Derrière la guitare de sa blonde, en fait, une Norman qu'il a dû remplacer après s'être fait cambrioler son auto, comme le raconte la chanson Le vol, où se suivent les histoires du voleur, de sa victime et du «témoin», un dictionnaire que le voleur n'a pas pris. Manière de théâtre de parking où Robichaud plonge tête première dans la profusion des mots de son dico: «De scrotum à podium», «de bandit à Gandhi».

Parcours de concours

D'emblée, Lamarre et Robichaud (ça pourrait être une firme de consultants pour artistes émergents) optent pour l'autoproduction, avec les avantages - souplesse, liberté créative - et les inconvénients de l'approche, le premier étant l'obligatoire autosuffisance.

Le problème se règle de lui-même, si l'on peut dire. Robichaud donne 40 spectacles en 2013 et 50 en 2014. Puis vient le choix des concours et festivals où, de Diapason à Vue sur la relève et de Saint-Ambroise à Granby, il repart avec des récompenses dans six des sept manifestations auxquelles il participe. Avec un bang au 46e Festival de la chanson de Granby en septembre dernier où, à son titre de lauréat, il ajoute cinq autres prix, dont le prix Lynda Lemay avec une tournée en Europe.

«En plus de ce que l'on apprend sur la business durant les formations, Granby donne de la visibilité au projet», explique un Michel Robichaud bien conscient de l'avance qu'il avait sur ses concurrents.

«Granby n'était pas dans nos plans, mais un ami nous a convaincus de nous présenter.

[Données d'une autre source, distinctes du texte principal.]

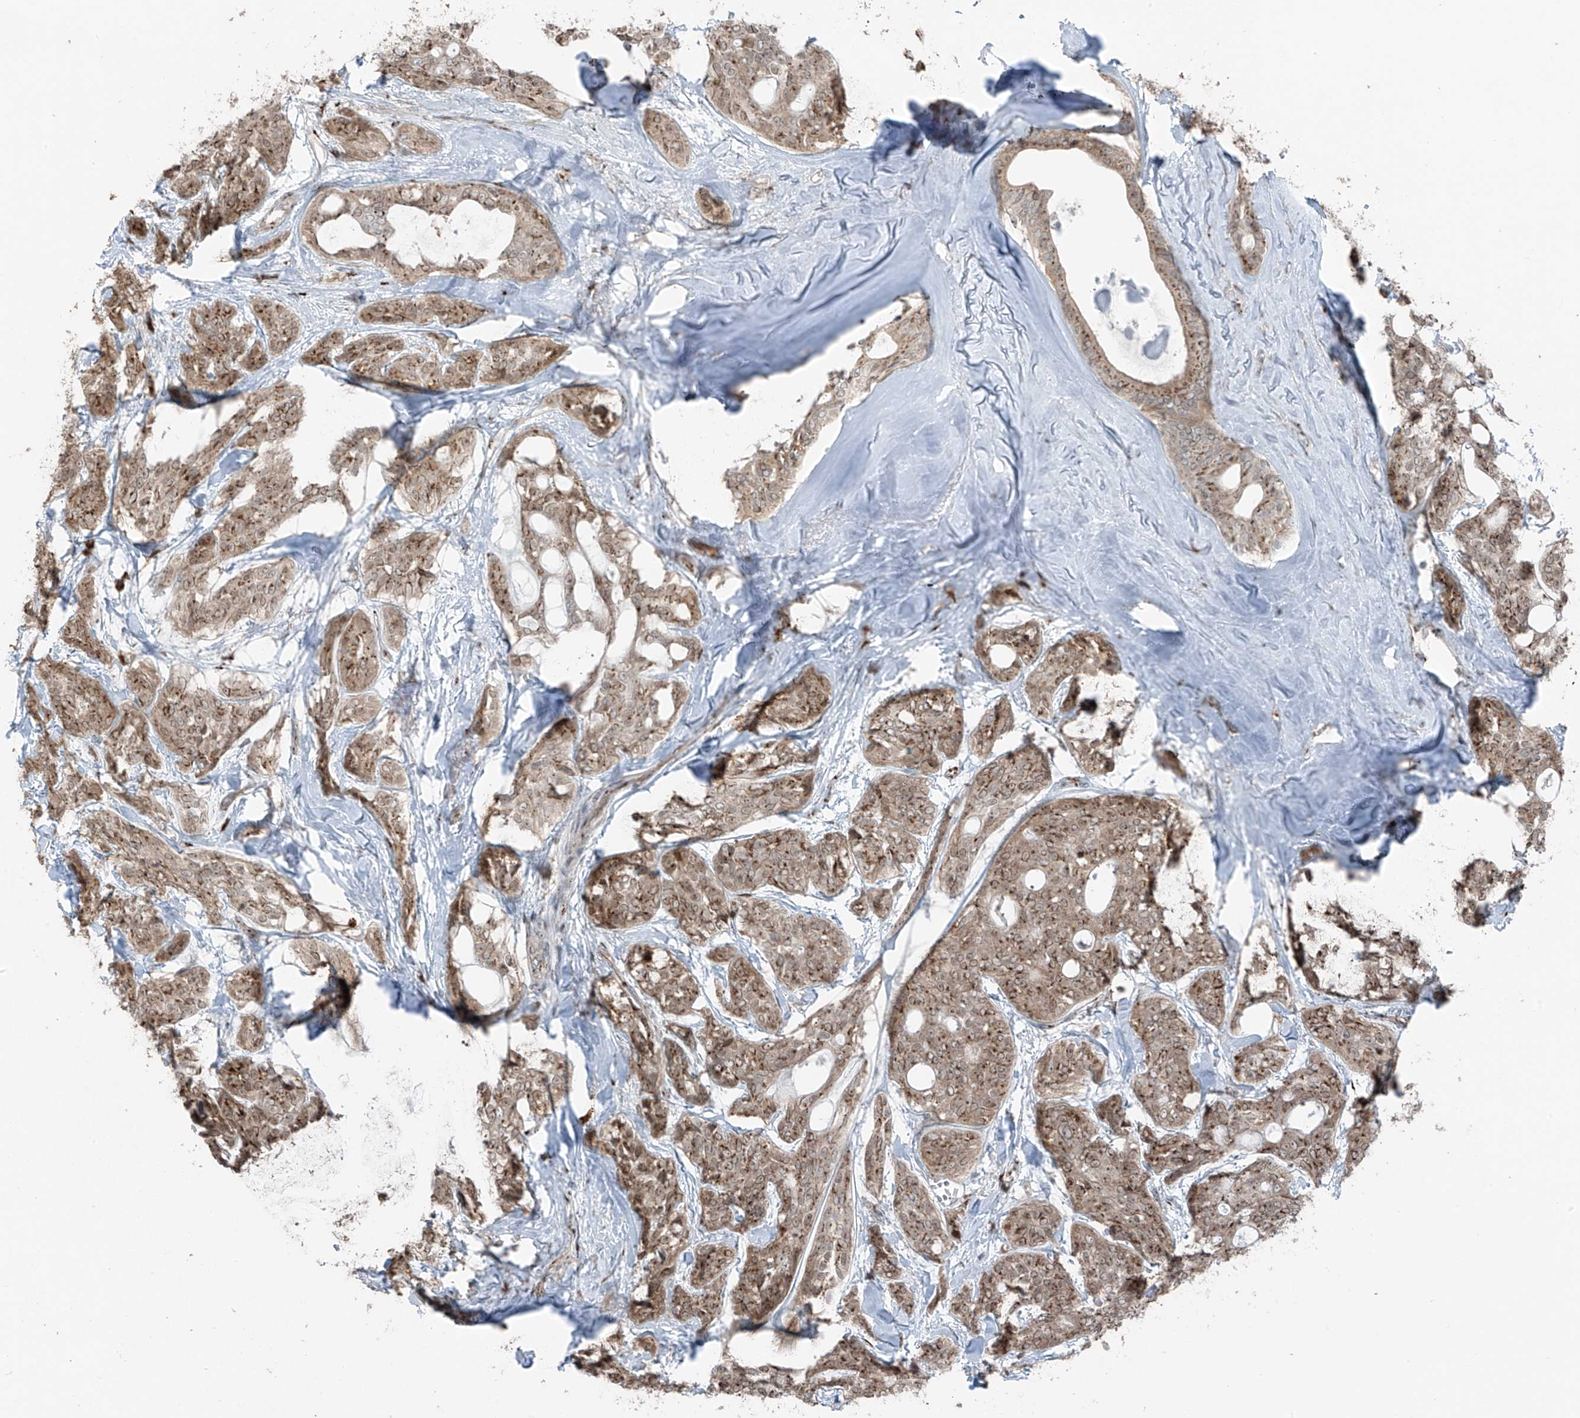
{"staining": {"intensity": "moderate", "quantity": ">75%", "location": "cytoplasmic/membranous"}, "tissue": "head and neck cancer", "cell_type": "Tumor cells", "image_type": "cancer", "snomed": [{"axis": "morphology", "description": "Adenocarcinoma, NOS"}, {"axis": "topography", "description": "Head-Neck"}], "caption": "Moderate cytoplasmic/membranous positivity is appreciated in about >75% of tumor cells in adenocarcinoma (head and neck).", "gene": "ERLEC1", "patient": {"sex": "male", "age": 66}}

Je suis arrivé là avec un disque déjà fait et un show rodé...»

Total des gains de concours sur 13 mois: 100 000 dollars, divisés en biens et services - temps de studio, impression des CD, etc. - et environ 20 000 dollars en argent, liquidités qui remettent «les gigs à 200$ dans les petits bars» dans une perspective moins dramatique.

Quotidien «périssable»

Une quinzaine de musiciens ont participé à l'enregistrement de Beau Mystère, disponible sur le web seulement et dans les salles de spectacles où Michel Robichaud se produit en duo avec Jessica-Charlie Latour-Marleau, «multi-instrumentiste, comme son nom l'indique». Robichaud l'est aussi, qui se programme des séquences de batterie et autres effets de pédale pour asseoir les rythmes folk rock de ses interrogations vitales: Comment sentir un fond solide/Quand on marche dans le vide?

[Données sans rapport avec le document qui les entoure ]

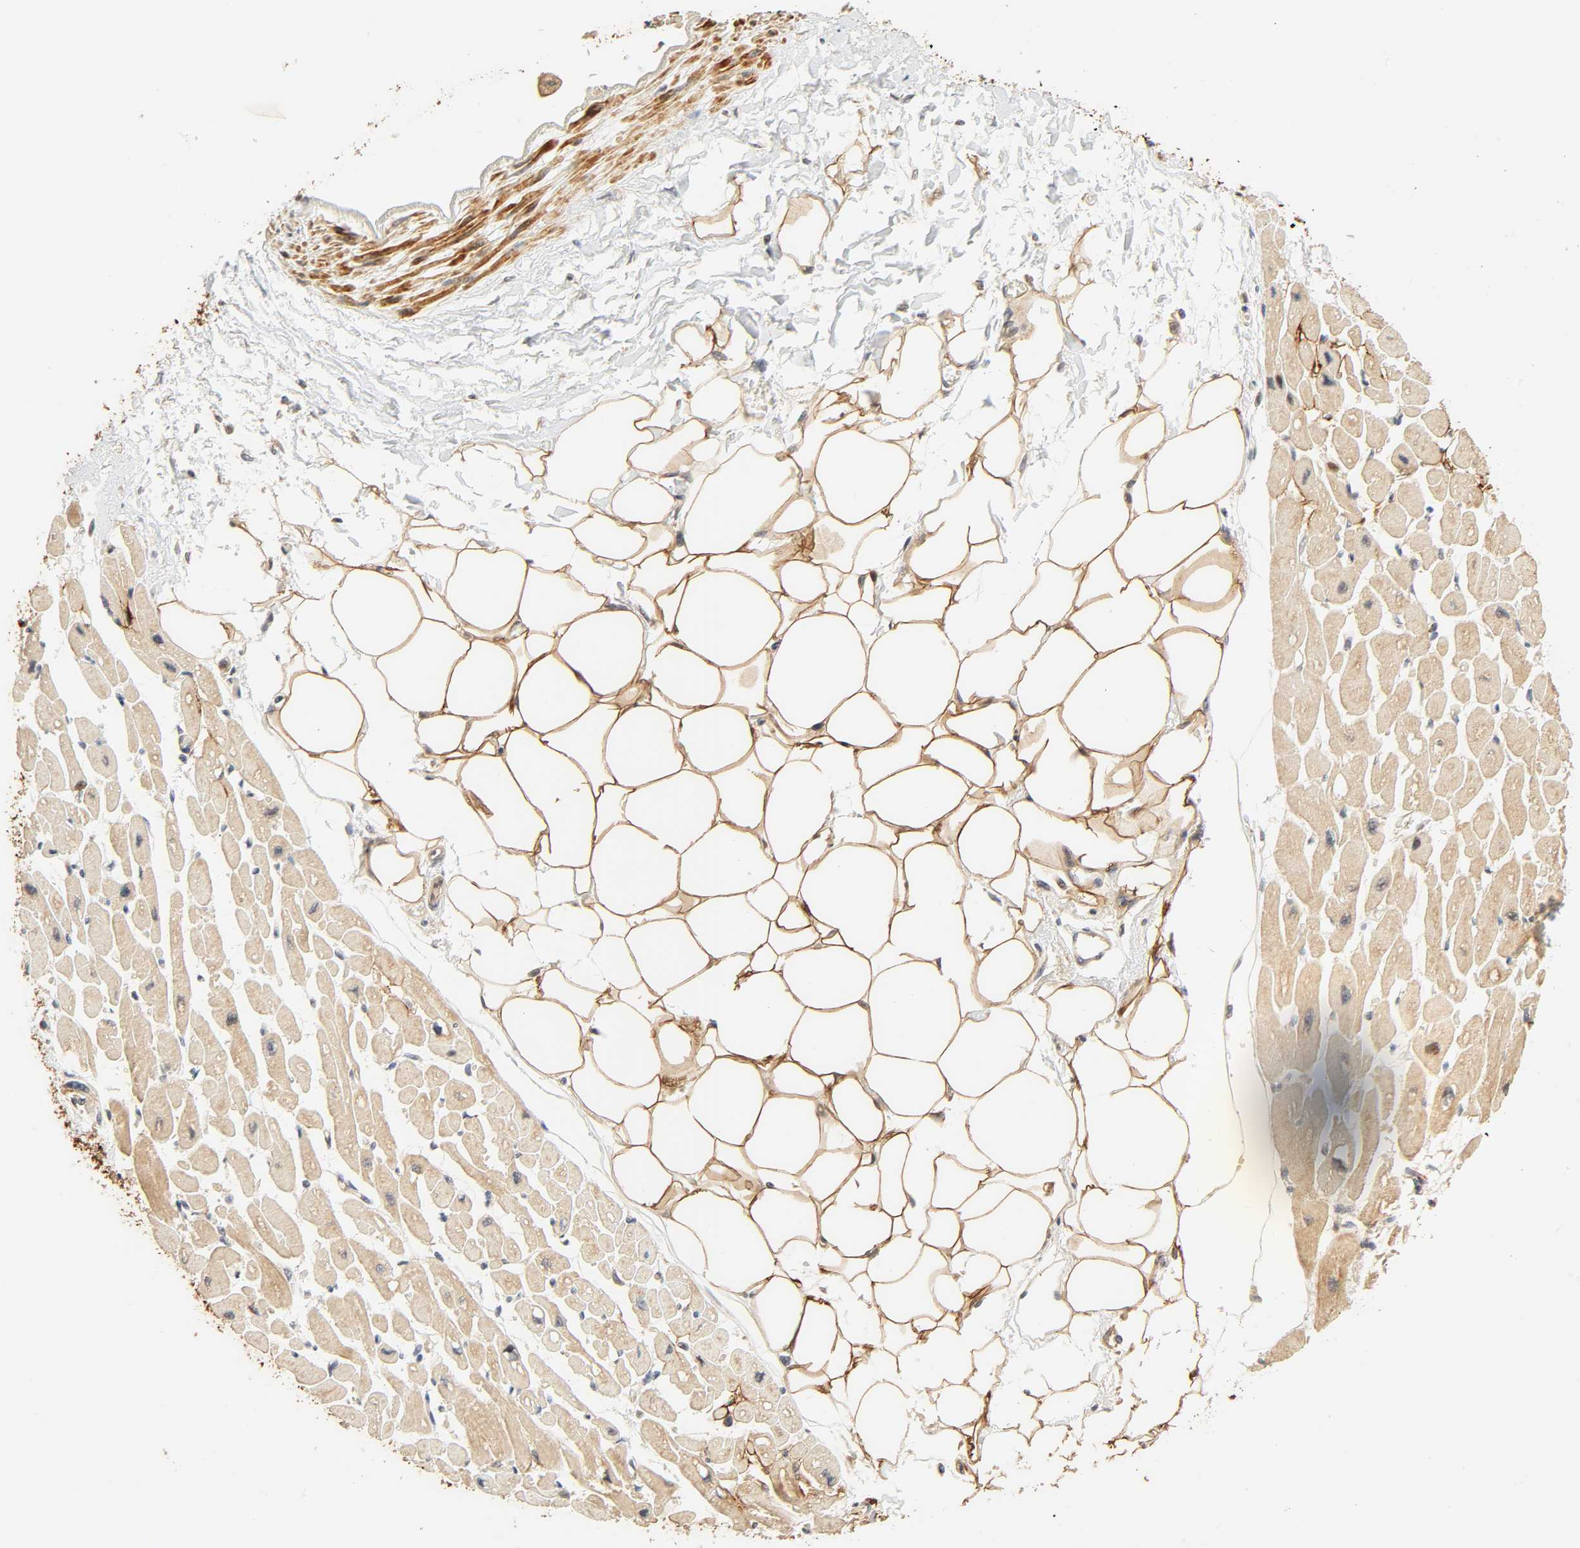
{"staining": {"intensity": "weak", "quantity": "25%-75%", "location": "cytoplasmic/membranous"}, "tissue": "heart muscle", "cell_type": "Cardiomyocytes", "image_type": "normal", "snomed": [{"axis": "morphology", "description": "Normal tissue, NOS"}, {"axis": "topography", "description": "Heart"}], "caption": "Immunohistochemical staining of unremarkable human heart muscle exhibits weak cytoplasmic/membranous protein staining in about 25%-75% of cardiomyocytes.", "gene": "CACNA1G", "patient": {"sex": "female", "age": 54}}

«Herbivore calciotrope» avide d'images et de mots, Michel Robichaud est aussi un philosophe du quotidien «périssable» qui se pose beaucoup de questions sérieuses, mais sans se prendre la tête. Mais ça chauffe là-haut, on le sent - Des fois, le courant/Me zigouille le cockpit -, même si le danger vient surtout du bas: Si ta semence est sans complexe/Et passe au travers du latex/Vas-y, vas-y, vasectomie. Un homme averti...

Les affaires roulent pour Michel Robichaud, futur trentenaire qui prend bien soin de ne pas s'énerver avec tout ça. «Tout est à faire», lance-t-il en évoquant un son à peaufiner et une image à définir.

Tout est à faire, mais le cas du médiator est réglé: Michel Robichaud a, sur l'ongle du pouce droit, un pick qu'il a lui-même découpé, chauffé et collé. Artisan jusqu'au bout des doigts, on vous dit.

Au studio-théâtre Claude-Léveillée de la Place des Arts le 4 décembre.